• Records shown:
+++

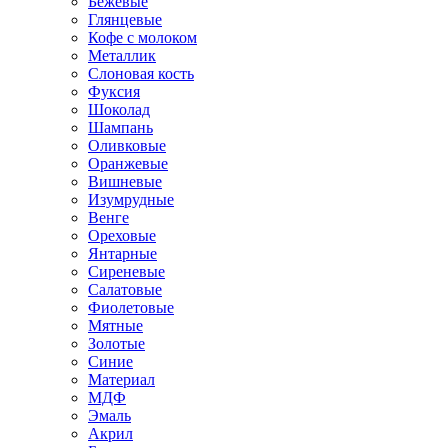
Бежевые
Глянцевые
Кофе с молоком
Металлик
Слоновая кость
Фуксия
Шоколад
Шампань
Оливковые
Оранжевые
Вишневые
Изумрудные
Венге
Ореховые
Янтарные
Сиреневые
Салатовые
Фиолетовые
Мятные
Золотые
Синие
Материал
МДФ
Эмаль
Акрил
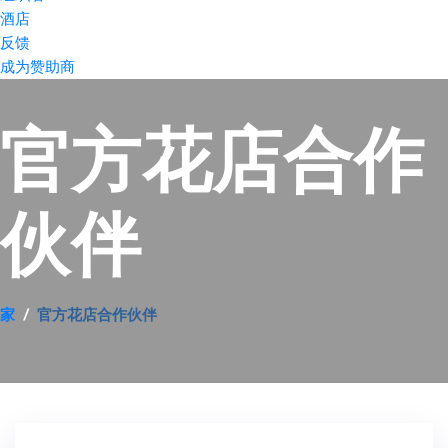
酒店
反馈
成为赞助商
官方花店合作
伙伴
家
官方花店合作伙伴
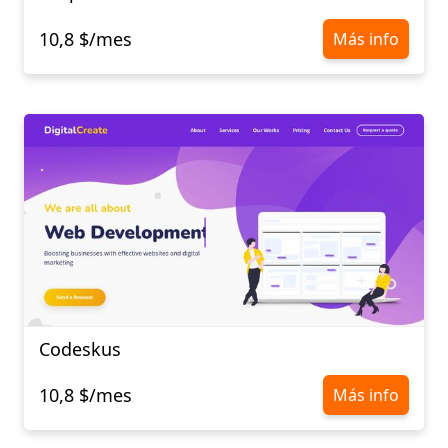
10,8 $/mes
Más info
Codeskus
10,8 $/mes
Más info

+++

In copying the material, drop all pictures and keep everything else identical.

• Response to the exercise:
Бежевые
Глянцевые
Кофе с молоком
Металлик
Слоновая кость
Фуксия
Шоколад
Шампань
Оливковые
Оранжевые
Вишневые
Изумрудные
Венге
Ореховые
Янтарные
Сиреневые
Салатовые
Фиолетовые
Мятные
Золотые
Синие
Материал
МДФ
Эмаль
Акрил
酒店
反馈
成为赞助商
官方花店合作
伙伴
家
官方花店合作伙伴
10,8 $/mes
Más info
Codeskus
10,8 $/mes
Más info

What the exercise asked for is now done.